Media

Laughable: Rumor of Tea Party Boycott of Ebony Magazine Spreads After Trayvon Martin Cover

Ebony's response: Uhh, we don't have any Tea Party readers.
Anna Wintour, eat your heart out. Ebony Magazine has one-upped the entire idea of a September issue with four covers dedicated to continuing the conversation surrounding Treyvon Martin. Not exactly light beach reading, but it will do.
 
Ebony unveiled its four different September covers on Wednesday, and they feature various famous African-Americans with their sons (director Spike Lee and his son; actor Boris Kodjoe and his son; NBA star Dwyane Wade and his two sons; and Trayvon's own mother, father and brother) with the words "We Are Trayvon" stamped on the bottom in red.
 
The issue is largely dedicated to Trayvon, but its pages feature larger conversations considering the notion of race in contemporary America, with an article about racial profiling, interviews with the cover subjects detailing how they approach the topic of race with their sons (who will likely be profiled.) The issue even features a poem dedicated to Trayvon, written by spoken work artist Jill Scott.  
 
Naturally, the covers are not sitting well with those who still want to blame Trayvon for his own murder. Tweet-aggregator Twitchy posted about the Ebony covers, featured the comment that "it's much easier to slap on a hoodie and pretend to fight for social justice than to recognize a Black American is more likely to be murdered by another Black American than some 'White Hispanic' man." 
 
The comment prompted a social media rumor that the Tea Party was planning a nation-wide boycott of Ebony Magazine's september issue—a non-threat considering that Ebony readers and Tea Party members have zero overlap. The first official mention of the boycott was traced back to a tweet from Tom Head, a columnist on civil liberties and Ph.D holder from Edith Cowan University.
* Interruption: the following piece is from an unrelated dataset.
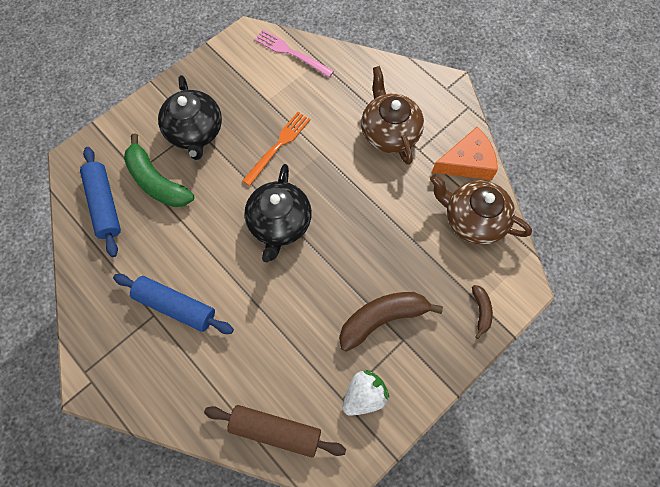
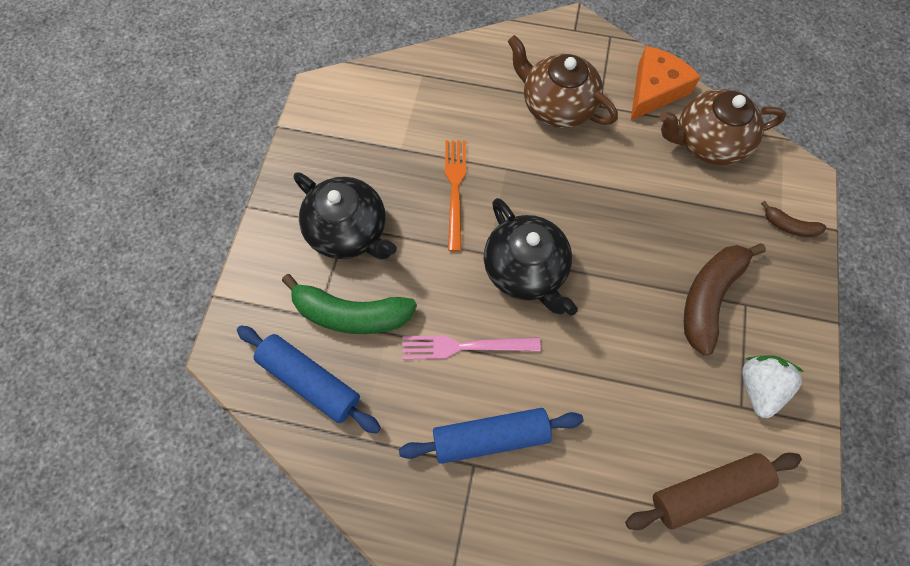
camera: 35 degrees left, 0 degrees up
pink fork [254,30,334,77] -> pink fork moved to [402,335,541,360]
brown banana [472,285,493,339] -> brown banana turned 150 degrees clockwise [761,201,826,237]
From there, the tweet picked up steam when Dreamgirls star Anika Noni Rose (what is happening right now?) made mention of a potential Tea Party boycott as well, leading to #WhitePeopleBoycottingEbony to become a trending topic. 
 
Soon after, Ebony Magazine itself released a tweet responding, acknowledging the miniscule number of Tea Party members that make up the magazine's readership, and the non-effect a boycot would have, and followed it up with a far more intense tweet that compared a Tea Party gathering to a "klan meeting."  
 
“As a mother of a young Black boy, the tragedy of Travyon Martin affected me deeply,” said Ebony’s Editor-in-Chief Amy Barnett in a press release regarding the cover. “We simply cannot allow the conversations on this issue to come to a standstill. As the leading source for an authoritative perspective on the African-American community, at Ebony we are committed to serving as a hub for Black America to explore solutions, and to giving readers the information and tools they need to help ensure a bright future for all of our children.”
 
Ebony's covers mark the first time that a major news outlet has covered the Trayvon Case outside the context of the Zimmerman verdict in the weeks following the controversial decision. The cover utilizes one of the case's now-infamous visual elements, namely the hoodies, and proves to be a dynamic image that declares the conversation far from over.